**Problem requirements**
Render the lines of the entries as a numbered list, starting with the first line and ending with the line that contains "اری­هایی با همدیگر", with both of those lines included and blank lines left out.

···

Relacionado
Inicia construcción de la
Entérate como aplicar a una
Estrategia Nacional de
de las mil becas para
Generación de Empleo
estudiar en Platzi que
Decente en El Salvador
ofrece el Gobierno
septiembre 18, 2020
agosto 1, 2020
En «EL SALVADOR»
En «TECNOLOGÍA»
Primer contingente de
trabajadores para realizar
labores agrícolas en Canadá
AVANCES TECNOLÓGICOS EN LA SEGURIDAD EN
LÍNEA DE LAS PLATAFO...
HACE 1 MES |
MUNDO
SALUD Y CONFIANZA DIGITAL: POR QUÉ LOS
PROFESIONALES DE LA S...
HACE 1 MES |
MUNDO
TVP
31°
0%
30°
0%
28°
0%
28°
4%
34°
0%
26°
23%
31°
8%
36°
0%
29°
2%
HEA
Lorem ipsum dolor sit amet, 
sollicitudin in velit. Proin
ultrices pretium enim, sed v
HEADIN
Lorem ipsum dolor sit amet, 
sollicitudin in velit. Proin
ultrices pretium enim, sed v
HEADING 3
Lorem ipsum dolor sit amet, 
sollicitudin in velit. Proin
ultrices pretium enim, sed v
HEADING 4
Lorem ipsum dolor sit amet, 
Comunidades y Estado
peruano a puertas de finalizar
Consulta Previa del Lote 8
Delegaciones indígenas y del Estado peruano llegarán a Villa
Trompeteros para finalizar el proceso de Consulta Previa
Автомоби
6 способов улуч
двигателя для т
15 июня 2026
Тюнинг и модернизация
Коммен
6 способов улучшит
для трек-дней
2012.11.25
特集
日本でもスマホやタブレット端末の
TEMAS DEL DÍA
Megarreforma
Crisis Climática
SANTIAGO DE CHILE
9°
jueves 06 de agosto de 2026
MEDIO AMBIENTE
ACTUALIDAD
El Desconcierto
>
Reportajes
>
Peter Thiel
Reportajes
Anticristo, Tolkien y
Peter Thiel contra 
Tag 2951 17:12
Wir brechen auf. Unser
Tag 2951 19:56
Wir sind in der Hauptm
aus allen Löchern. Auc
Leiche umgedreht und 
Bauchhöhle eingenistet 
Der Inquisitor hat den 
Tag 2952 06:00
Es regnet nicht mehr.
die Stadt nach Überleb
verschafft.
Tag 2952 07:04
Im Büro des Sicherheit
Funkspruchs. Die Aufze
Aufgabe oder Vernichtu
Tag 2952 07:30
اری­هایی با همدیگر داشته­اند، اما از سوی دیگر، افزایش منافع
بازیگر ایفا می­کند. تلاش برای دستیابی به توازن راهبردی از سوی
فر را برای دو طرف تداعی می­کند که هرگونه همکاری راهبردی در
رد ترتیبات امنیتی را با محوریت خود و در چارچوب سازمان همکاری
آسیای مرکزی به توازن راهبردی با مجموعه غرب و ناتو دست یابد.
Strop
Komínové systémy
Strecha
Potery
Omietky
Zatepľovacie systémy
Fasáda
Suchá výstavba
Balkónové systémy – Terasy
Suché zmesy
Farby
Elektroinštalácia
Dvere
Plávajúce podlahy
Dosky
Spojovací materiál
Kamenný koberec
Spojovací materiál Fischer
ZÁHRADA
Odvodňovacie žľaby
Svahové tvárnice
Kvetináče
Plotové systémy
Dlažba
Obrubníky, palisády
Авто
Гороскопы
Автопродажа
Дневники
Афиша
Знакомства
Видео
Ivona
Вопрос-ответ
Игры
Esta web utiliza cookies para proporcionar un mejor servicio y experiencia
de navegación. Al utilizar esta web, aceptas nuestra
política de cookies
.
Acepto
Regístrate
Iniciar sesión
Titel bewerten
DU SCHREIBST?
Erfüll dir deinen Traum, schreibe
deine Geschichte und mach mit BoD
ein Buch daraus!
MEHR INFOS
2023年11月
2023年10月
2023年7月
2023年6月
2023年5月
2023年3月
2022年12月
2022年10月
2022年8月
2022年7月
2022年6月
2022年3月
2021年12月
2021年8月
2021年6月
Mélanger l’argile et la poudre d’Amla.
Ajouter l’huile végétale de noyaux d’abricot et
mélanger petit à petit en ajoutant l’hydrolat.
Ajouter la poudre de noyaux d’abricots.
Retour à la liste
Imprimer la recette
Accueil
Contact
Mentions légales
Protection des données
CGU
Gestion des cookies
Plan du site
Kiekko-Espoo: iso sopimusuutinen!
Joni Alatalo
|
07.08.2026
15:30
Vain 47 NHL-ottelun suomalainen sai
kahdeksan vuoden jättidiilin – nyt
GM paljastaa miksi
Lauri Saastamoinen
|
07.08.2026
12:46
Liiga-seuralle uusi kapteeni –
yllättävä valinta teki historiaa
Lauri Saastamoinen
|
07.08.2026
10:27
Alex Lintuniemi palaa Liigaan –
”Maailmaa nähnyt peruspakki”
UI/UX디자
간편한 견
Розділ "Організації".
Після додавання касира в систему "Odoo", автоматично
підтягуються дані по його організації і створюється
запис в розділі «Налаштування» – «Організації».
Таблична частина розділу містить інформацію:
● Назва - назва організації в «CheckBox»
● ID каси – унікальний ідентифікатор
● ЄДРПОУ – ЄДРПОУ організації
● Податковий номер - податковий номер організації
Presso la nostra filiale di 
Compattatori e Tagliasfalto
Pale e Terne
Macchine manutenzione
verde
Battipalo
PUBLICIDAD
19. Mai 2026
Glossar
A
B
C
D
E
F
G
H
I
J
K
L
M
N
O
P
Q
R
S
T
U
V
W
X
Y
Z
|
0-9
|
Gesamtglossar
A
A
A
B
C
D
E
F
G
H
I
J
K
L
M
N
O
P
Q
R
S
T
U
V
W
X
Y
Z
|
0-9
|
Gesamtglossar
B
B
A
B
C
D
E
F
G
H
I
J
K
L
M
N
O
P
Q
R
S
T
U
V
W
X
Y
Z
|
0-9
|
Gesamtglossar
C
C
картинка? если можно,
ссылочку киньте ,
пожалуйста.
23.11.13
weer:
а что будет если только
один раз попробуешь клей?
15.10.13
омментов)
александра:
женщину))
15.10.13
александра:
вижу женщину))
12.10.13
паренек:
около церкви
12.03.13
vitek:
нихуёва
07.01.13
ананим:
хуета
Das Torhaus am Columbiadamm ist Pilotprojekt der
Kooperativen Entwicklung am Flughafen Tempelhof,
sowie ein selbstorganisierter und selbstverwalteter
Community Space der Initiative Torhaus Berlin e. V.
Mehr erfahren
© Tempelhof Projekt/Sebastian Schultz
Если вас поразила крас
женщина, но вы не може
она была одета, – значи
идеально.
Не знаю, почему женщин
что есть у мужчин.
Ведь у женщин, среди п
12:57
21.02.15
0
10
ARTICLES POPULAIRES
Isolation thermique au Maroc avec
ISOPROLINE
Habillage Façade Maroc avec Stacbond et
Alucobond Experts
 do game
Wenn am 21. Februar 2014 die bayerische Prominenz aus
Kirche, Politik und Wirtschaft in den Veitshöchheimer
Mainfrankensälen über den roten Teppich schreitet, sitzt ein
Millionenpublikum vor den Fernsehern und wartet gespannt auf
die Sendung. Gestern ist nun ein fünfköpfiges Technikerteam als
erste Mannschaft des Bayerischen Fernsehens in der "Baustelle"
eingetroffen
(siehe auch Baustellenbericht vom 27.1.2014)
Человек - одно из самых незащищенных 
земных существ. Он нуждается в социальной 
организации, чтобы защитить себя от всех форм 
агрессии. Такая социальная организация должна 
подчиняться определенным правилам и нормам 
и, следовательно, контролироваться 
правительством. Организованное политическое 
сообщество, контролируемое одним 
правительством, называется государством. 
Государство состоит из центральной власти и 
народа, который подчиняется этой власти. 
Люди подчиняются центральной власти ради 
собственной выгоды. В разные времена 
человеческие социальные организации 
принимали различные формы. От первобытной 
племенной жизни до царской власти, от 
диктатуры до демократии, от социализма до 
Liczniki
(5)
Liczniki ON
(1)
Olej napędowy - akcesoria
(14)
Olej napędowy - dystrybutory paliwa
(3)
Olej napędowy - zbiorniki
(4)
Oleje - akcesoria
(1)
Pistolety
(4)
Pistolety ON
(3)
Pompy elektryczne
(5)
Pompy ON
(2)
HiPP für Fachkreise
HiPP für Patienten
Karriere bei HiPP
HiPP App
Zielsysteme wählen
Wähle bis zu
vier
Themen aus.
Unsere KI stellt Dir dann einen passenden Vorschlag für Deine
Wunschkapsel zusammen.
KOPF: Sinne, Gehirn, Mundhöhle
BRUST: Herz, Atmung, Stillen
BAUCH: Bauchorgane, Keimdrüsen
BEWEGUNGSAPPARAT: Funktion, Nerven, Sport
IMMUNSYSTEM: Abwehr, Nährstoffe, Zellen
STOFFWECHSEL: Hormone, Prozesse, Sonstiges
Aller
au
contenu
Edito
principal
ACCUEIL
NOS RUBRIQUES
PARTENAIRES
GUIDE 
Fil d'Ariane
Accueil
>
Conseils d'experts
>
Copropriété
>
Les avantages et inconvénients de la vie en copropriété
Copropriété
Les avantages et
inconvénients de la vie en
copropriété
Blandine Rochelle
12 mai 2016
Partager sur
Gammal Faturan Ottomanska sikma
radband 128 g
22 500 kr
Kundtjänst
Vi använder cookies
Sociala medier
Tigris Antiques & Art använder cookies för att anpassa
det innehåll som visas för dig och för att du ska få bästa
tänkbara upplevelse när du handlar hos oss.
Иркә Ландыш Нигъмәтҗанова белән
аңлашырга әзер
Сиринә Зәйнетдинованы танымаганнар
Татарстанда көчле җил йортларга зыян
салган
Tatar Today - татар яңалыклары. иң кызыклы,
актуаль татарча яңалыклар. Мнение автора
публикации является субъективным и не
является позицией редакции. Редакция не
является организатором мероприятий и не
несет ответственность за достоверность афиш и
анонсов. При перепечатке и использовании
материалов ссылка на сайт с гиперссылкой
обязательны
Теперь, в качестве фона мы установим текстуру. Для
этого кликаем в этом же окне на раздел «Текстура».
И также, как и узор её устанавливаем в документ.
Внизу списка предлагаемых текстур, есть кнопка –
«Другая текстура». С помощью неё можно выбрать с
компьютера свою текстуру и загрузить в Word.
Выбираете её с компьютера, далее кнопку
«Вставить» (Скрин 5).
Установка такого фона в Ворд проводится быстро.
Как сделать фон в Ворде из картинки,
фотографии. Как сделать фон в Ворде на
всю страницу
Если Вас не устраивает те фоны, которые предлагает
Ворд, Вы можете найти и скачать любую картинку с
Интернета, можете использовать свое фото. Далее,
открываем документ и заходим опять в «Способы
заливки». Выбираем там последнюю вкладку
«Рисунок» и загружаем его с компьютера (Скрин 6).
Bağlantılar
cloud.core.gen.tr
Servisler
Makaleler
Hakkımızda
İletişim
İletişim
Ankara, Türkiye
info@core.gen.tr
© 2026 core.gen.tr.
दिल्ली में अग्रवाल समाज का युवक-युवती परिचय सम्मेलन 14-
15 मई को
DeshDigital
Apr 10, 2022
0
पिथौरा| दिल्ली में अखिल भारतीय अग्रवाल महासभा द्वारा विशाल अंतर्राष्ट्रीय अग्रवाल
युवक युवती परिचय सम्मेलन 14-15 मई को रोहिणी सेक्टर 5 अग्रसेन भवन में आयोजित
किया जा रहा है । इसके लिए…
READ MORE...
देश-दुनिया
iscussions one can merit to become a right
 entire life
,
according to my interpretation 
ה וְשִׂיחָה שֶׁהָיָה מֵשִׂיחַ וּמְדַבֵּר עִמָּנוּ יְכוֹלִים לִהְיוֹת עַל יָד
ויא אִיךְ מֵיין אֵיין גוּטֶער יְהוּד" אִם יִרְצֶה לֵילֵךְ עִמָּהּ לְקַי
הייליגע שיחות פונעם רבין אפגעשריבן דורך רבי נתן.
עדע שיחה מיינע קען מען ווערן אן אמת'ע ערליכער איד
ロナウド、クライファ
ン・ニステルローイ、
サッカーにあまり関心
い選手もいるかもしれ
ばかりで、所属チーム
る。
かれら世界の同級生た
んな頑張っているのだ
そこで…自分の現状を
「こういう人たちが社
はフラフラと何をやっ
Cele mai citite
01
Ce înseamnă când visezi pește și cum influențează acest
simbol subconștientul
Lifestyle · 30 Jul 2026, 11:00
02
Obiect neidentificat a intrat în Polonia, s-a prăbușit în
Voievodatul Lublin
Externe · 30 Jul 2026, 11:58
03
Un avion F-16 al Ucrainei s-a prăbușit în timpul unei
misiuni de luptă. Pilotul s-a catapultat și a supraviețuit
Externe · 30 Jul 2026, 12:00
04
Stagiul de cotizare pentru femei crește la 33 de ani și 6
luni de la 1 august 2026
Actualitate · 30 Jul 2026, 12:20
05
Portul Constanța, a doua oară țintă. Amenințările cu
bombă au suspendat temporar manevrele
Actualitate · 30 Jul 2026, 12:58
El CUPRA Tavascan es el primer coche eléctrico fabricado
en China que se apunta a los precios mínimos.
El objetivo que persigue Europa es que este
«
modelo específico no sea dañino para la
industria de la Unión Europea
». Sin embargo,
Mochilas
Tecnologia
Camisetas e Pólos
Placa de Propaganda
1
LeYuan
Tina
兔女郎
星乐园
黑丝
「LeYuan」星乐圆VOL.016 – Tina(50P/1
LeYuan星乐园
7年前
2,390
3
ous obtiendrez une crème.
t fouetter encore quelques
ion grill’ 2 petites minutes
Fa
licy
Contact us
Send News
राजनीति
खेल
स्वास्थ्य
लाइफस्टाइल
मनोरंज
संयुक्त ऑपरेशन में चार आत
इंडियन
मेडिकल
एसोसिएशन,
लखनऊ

···

**Solution for this exercise**
1. Relacionado
2. Inicia construcción de la
3. Entérate como aplicar a una
4. Estrategia Nacional de
5. de las mil becas para
6. Generación de Empleo
7. estudiar en Platzi que
8. Decente en El Salvador
9. ofrece el Gobierno
10. septiembre 18, 2020
11. agosto 1, 2020
12. En «EL SALVADOR»
13. En «TECNOLOGÍA»
14. Primer contingente de
15. trabajadores para realizar
16. labores agrícolas en Canadá
17. AVANCES TECNOLÓGICOS EN LA SEGURIDAD EN
18. LÍNEA DE LAS PLATAFO...
19. HACE 1 MES |
20. MUNDO
21. SALUD Y CONFIANZA DIGITAL: POR QUÉ LOS
22. PROFESIONALES DE LA S...
23. HACE 1 MES |
24. MUNDO
25. TVP
26. 31°
27. 0%
28. 30°
29. 0%
30. 28°
31. 0%
32. 28°
33. 4%
34. 34°
35. 0%
36. 26°
37. 23%
38. 31°
39. 8%
40. 36°
41. 0%
42. 29°
43. 2%
44. HEA
45. Lorem ipsum dolor sit amet, 
46. sollicitudin in velit. Proin
47. ultrices pretium enim, sed v
48. HEADIN
49. Lorem ipsum dolor sit amet, 
50. sollicitudin in velit. Proin
51. ultrices pretium enim, sed v
52. HEADING 3
53. Lorem ipsum dolor sit amet, 
54. sollicitudin in velit. Proin
55. ultrices pretium enim, sed v
56. HEADING 4
57. Lorem ipsum dolor sit amet, 
58. Comunidades y Estado
59. peruano a puertas de finalizar
60. Consulta Previa del Lote 8
61. Delegaciones indígenas y del Estado peruano llegarán a Villa
62. Trompeteros para finalizar el proceso de Consulta Previa
63. Автомоби
64. 6 способов улуч
65. двигателя для т
66. 15 июня 2026
67. Тюнинг и модернизация
68. Коммен
69. 6 способов улучшит
70. для трек-дней
71. 2012.11.25
72. 特集
73. 日本でもスマホやタブレット端末の
74. TEMAS DEL DÍA
75. Megarreforma
76. Crisis Climática
77. SANTIAGO DE CHILE
78. 9°
79. jueves 06 de agosto de 2026
80. MEDIO AMBIENTE
81. ACTUALIDAD
82. El Desconcierto
83. >
84. Reportajes
85. >
86. Peter Thiel
87. Reportajes
88. Anticristo, Tolkien y
89. Peter Thiel contra 
90. Tag 2951 17:12
91. Wir brechen auf. Unser
92. Tag 2951 19:56
93. Wir sind in der Hauptm
94. aus allen Löchern. Auc
95. Leiche umgedreht und 
96. Bauchhöhle eingenistet 
97. Der Inquisitor hat den 
98. Tag 2952 06:00
99. Es regnet nicht mehr.
100. die Stadt nach Überleb
101. verschafft.
102. Tag 2952 07:04
103. Im Büro des Sicherheit
104. Funkspruchs. Die Aufze
105. Aufgabe oder Vernichtu
106. Tag 2952 07:30
107. اری­هایی با همدیگر داشته­اند، اما از سوی دیگر، افزایش منافع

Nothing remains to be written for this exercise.